Consider the following formulation of the symmetric traveling salesman problem due to Dantzig, Fulkerson and Johnson, 1954 (DFJ) that we have been discussing during the course. Let $V=\{0..n-1\}$ be the set of nodes and $E$ the set of edges. Let $E(S)$ be the set of edges induced by the subset of vertices $S$ and $\delta(v)$ the set of edges in the cut $(v,V\setminus\{v\})$. (We will assume that the instance is symmetric and that an edge between two nodes $i$ and $j$ is present in $E$ only in the form $ij$, if $j>i$, or $ji$, if $ j < i$.) $$ \begin{aligned} \text{(TSPIP)}\quad \min\; & \sum c_{ij} x_{ij} \\ \text{s.t.}\;&\sum_{ij \in \delta(i)} x_{ij}+\sum_{ji \in \delta(i)}x_{ji}=2 \text{ for all } i \in V\\ &\sum_{ij \in E(S)} x_{ij} \leq |S|-1 \text{ for all } \emptyset \subset S\subset V, 2 \leq |S| \leq n-1\\ &x_{ij} \in \{0,1\} \text{ for all } {ij} \in E \end{aligned} $$

We can generate all subsets of the set of 20 randomly generated cities as follows:

from itertools import chain, combinations
def powerset(iterable):
    "powerset([1,2,3]) --> () (1,) (2,) (3,) (1,2) (1,3) (2,3) (1,2,3)"
    s = list(iterable)
    return chain.from_iterable(combinations(s, r) for r in range(len(s)+1))

subtours = list(powerset(range(len(ran_points))))
# The first element of the list is the empty set and the last element is the full set, hence we remove them.
subtours = subtours[1:(len(subtours)-1)]

Task 1

Implement the DFJ formulation in the model below and solve your random instance:

def solve_tsp(points, subtours=[], vartype=GRB.BINARY, solver="glpk", silent=True):
    points=list(points)
    V = range(len(points))
    E = [(i,j) for i in V for j in V if i<j] # complete graph

    m = gp.Model("TSP0")
    if silent:
        m.setParam(GRB.Param.OutputFlag, 0)
    ######### BEGIN: Write here your model for Task 1
    ## Vars
    
    ## Objective
    
    ## Constraints
    
    ######### END
    
    m.display
    #m.write("tsplp.lp")
    m.optimize()
    
    if m.status == GRB.status.OPTIMAL:
        print('The optimal objective is %g' % m.objVal)
        return {e: x[e].X for e in E}
    else:
        print("Something wrong in solve_tsp")
        raise SystemExit

If we try to solve the small instance on 20 cities with this model, ie:

solve_tsp(ran_points, subtours)

we get out of memory (you can be more lucky but if so try increasing your instance with a few more cities).

Beside the DFJ formulation with cutting plane procedure there are other formulations for the TSP that we saw in class and that have a polynomial number of constraints:

• the MTZ formulation (C. E. Miller, A. W. Tucker, and R. A. Zemlin, “Integer programming formulations and traveling salesman problems,” J. ACM, 7 (1960), pp. 326–329)

• the Flow with Gain by Svestka (JA Svestka, "A continuous variable representation of the TSP," Math Prog, v15, 1978, pp 211-213)

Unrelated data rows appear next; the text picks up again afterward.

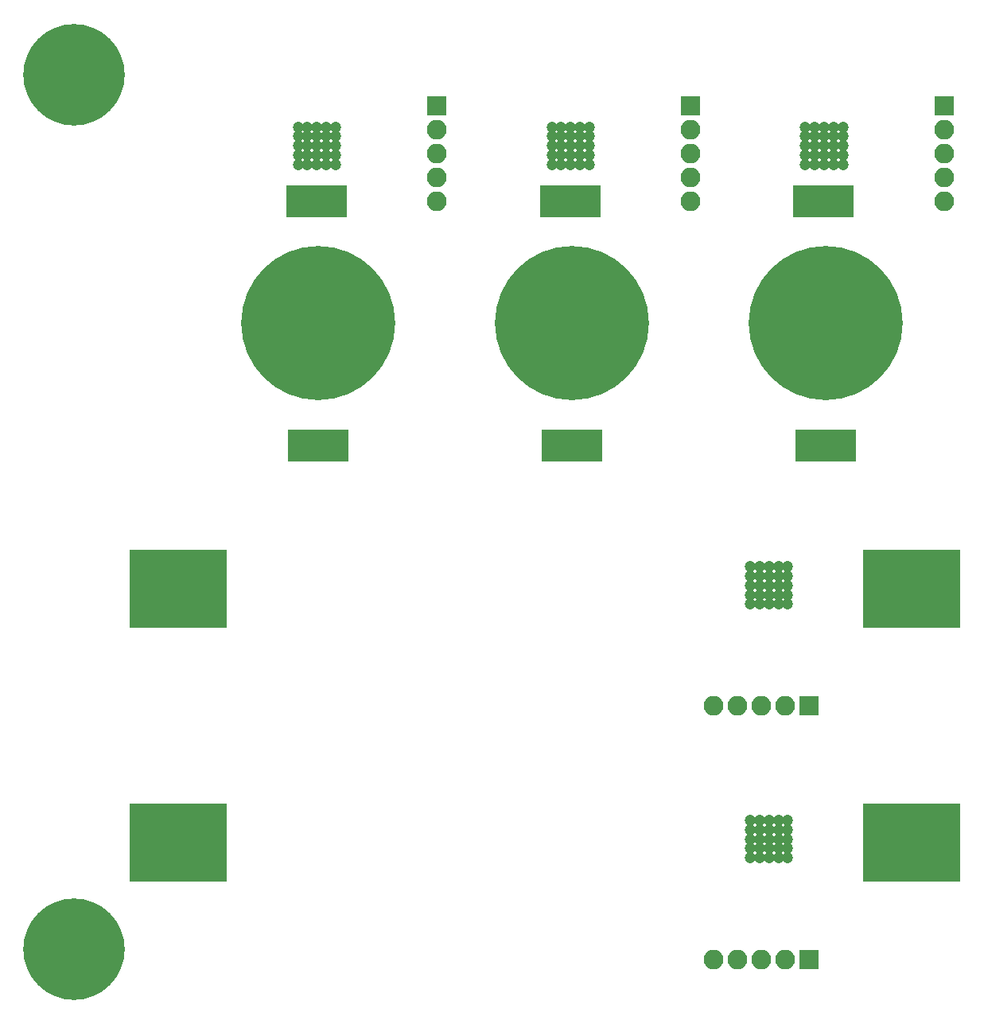
<source format=gbs>
G04 #@! TF.GenerationSoftware,KiCad,Pcbnew,no-vcs-found*
G04 #@! TF.CreationDate,2017-01-05T13:18:46+01:00*
G04 #@! TF.ProjectId,ESP32-HELP-Button-pan,45535033322D48454C502D427574746F,rev?*
G04 #@! TF.FileFunction,Soldermask,Bot*
G04 #@! TF.FilePolarity,Negative*
%FSLAX46Y46*%
G04 Gerber Fmt 4.6, Leading zero omitted, Abs format (unit mm)*
G04 Created by KiCad (PCBNEW no-vcs-found) date Thu Jan  5 13:18:46 2017*
%MOMM*%
%LPD*%
G01*
G04 APERTURE LIST*
%ADD10C,0.100000*%
%ADD11C,10.800080*%
%ADD12C,1.200000*%
%ADD13R,2.100000X2.100000*%
%ADD14O,2.100000X2.100000*%
%ADD15R,6.400000X3.400000*%
%ADD16C,16.400000*%
%ADD17R,10.400000X8.400000*%
G04 APERTURE END LIST*
D10*
D11*
X33000000Y-73000000D03*
D12*
X114822000Y-78544000D03*
X114822000Y-79544000D03*
X114822000Y-80544000D03*
X114822000Y-81544000D03*
X114822000Y-82544000D03*
X112822000Y-78544000D03*
X112822000Y-79544000D03*
X112822000Y-80544000D03*
X112822000Y-81544000D03*
X112822000Y-82544000D03*
X113822000Y-82544000D03*
X113822000Y-81544000D03*
X113822000Y-80544000D03*
X113822000Y-79544000D03*
X113822000Y-78544000D03*
X111822000Y-78544000D03*
X111822000Y-79544000D03*
X111822000Y-80544000D03*
X111822000Y-81544000D03*
X111822000Y-82544000D03*
X110822000Y-82544000D03*
X110822000Y-81544000D03*
X110822000Y-80544000D03*
X110822000Y-79544000D03*
X110822000Y-78544000D03*
D13*
X125620000Y-76263000D03*
D14*
X125620000Y-78803000D03*
X125620000Y-81343000D03*
X125620000Y-83883000D03*
X125620000Y-86423000D03*
D15*
X112773131Y-86432039D03*
X112973131Y-112432039D03*
D16*
X112973131Y-99432039D03*
D12*
X87822000Y-78544000D03*
X87822000Y-79544000D03*
X87822000Y-80544000D03*
X87822000Y-81544000D03*
X87822000Y-82544000D03*
X85822000Y-78544000D03*
X85822000Y-79544000D03*
X85822000Y-80544000D03*
X85822000Y-81544000D03*
X85822000Y-82544000D03*
X86822000Y-82544000D03*
X86822000Y-81544000D03*
X86822000Y-80544000D03*
X86822000Y-79544000D03*
X86822000Y-78544000D03*
X84822000Y-78544000D03*
X84822000Y-79544000D03*
X84822000Y-80544000D03*
X84822000Y-81544000D03*
X84822000Y-82544000D03*
X83822000Y-82544000D03*
X83822000Y-81544000D03*
X83822000Y-80544000D03*
X83822000Y-79544000D03*
X83822000Y-78544000D03*
D13*
X98620000Y-76263000D03*
D14*
X98620000Y-78803000D03*
X98620000Y-81343000D03*
X98620000Y-83883000D03*
X98620000Y-86423000D03*
D15*
X85773131Y-86432039D03*
X85973131Y-112432039D03*
D16*
X85973131Y-99432039D03*
D17*
X44075000Y-127674000D03*
X122175000Y-127674000D03*
D12*
X108956000Y-129322000D03*
X107956000Y-129322000D03*
X106956000Y-129322000D03*
X105956000Y-129322000D03*
X104956000Y-129322000D03*
X108956000Y-127322000D03*
X107956000Y-127322000D03*
X106956000Y-127322000D03*
X105956000Y-127322000D03*
X104956000Y-127322000D03*
X104956000Y-128322000D03*
X105956000Y-128322000D03*
X106956000Y-128322000D03*
X107956000Y-128322000D03*
X108956000Y-128322000D03*
X108956000Y-126322000D03*
X107956000Y-126322000D03*
X106956000Y-126322000D03*
X105956000Y-126322000D03*
X104956000Y-126322000D03*
X104956000Y-125322000D03*
X105956000Y-125322000D03*
X106956000Y-125322000D03*
X107956000Y-125322000D03*
X108956000Y-125322000D03*
D13*
X111237000Y-140120000D03*
D14*
X108697000Y-140120000D03*
X106157000Y-140120000D03*
X103617000Y-140120000D03*
X101077000Y-140120000D03*
D16*
X58973131Y-99432039D03*
D15*
X58973131Y-112432039D03*
X58773131Y-86432039D03*
D14*
X71620000Y-86423000D03*
X71620000Y-83883000D03*
X71620000Y-81343000D03*
X71620000Y-78803000D03*
D13*
X71620000Y-76263000D03*
D12*
X56822000Y-78544000D03*
X56822000Y-79544000D03*
X56822000Y-80544000D03*
X56822000Y-81544000D03*
X56822000Y-82544000D03*
X57822000Y-82544000D03*
X57822000Y-81544000D03*
X57822000Y-80544000D03*
X57822000Y-79544000D03*
X57822000Y-78544000D03*
X59822000Y-78544000D03*
X59822000Y-79544000D03*
X59822000Y-80544000D03*
X59822000Y-81544000D03*
X59822000Y-82544000D03*
X58822000Y-82544000D03*
X58822000Y-81544000D03*
X58822000Y-80544000D03*
X58822000Y-79544000D03*
X58822000Y-78544000D03*
X60822000Y-82544000D03*
X60822000Y-81544000D03*
X60822000Y-80544000D03*
X60822000Y-79544000D03*
X60822000Y-78544000D03*
D14*
X101077000Y-167120000D03*
X103617000Y-167120000D03*
X106157000Y-167120000D03*
X108697000Y-167120000D03*
D13*
X111237000Y-167120000D03*
D12*
X108956000Y-152322000D03*
X107956000Y-152322000D03*
X106956000Y-152322000D03*
X105956000Y-152322000D03*
X104956000Y-152322000D03*
X104956000Y-153322000D03*
X105956000Y-153322000D03*
X106956000Y-153322000D03*
X107956000Y-153322000D03*
X108956000Y-153322000D03*
X108956000Y-155322000D03*
X107956000Y-155322000D03*
X106956000Y-155322000D03*
X105956000Y-155322000D03*
X104956000Y-155322000D03*
X104956000Y-154322000D03*
X105956000Y-154322000D03*
X106956000Y-154322000D03*
X107956000Y-154322000D03*
X108956000Y-154322000D03*
X104956000Y-156322000D03*
X105956000Y-156322000D03*
X106956000Y-156322000D03*
X107956000Y-156322000D03*
X108956000Y-156322000D03*
D17*
X122175000Y-154674000D03*
X44075000Y-154674000D03*
D11*
X33000000Y-166000000D03*
M02*

</source>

• the step model by Dantzig ("Linear Programming and Extensions" 1963, Dantzig G.B.)

Your tasks:

• Argue that the formulations are correct for the traveling salesman problem, that is, show that a solution to the traveling salesman satisfies all constraints given and that a solution with subtours would be ruled out by the formulation.

• Solve the instance on the 20 random nodes with the formulations given keeping the integrality requirement for the main variables so that the optimal solution can be found. Which formulation is the fastest to solve the problem? How many branch and bound nodes are needed in each formulation to find the optimal solution?

• Compare the DFJ and MTZ formulations on the basis of the quality of their linear relaxations on the instance with random points and on the instances dantzig42, berlin52.dat, bier127.dat. Can they all solve these instances? Which formulation provides the tigthest LP relaxation?

• Experiment ideas to solve the instance. For example, try combining the DFJ formulation with one of those here.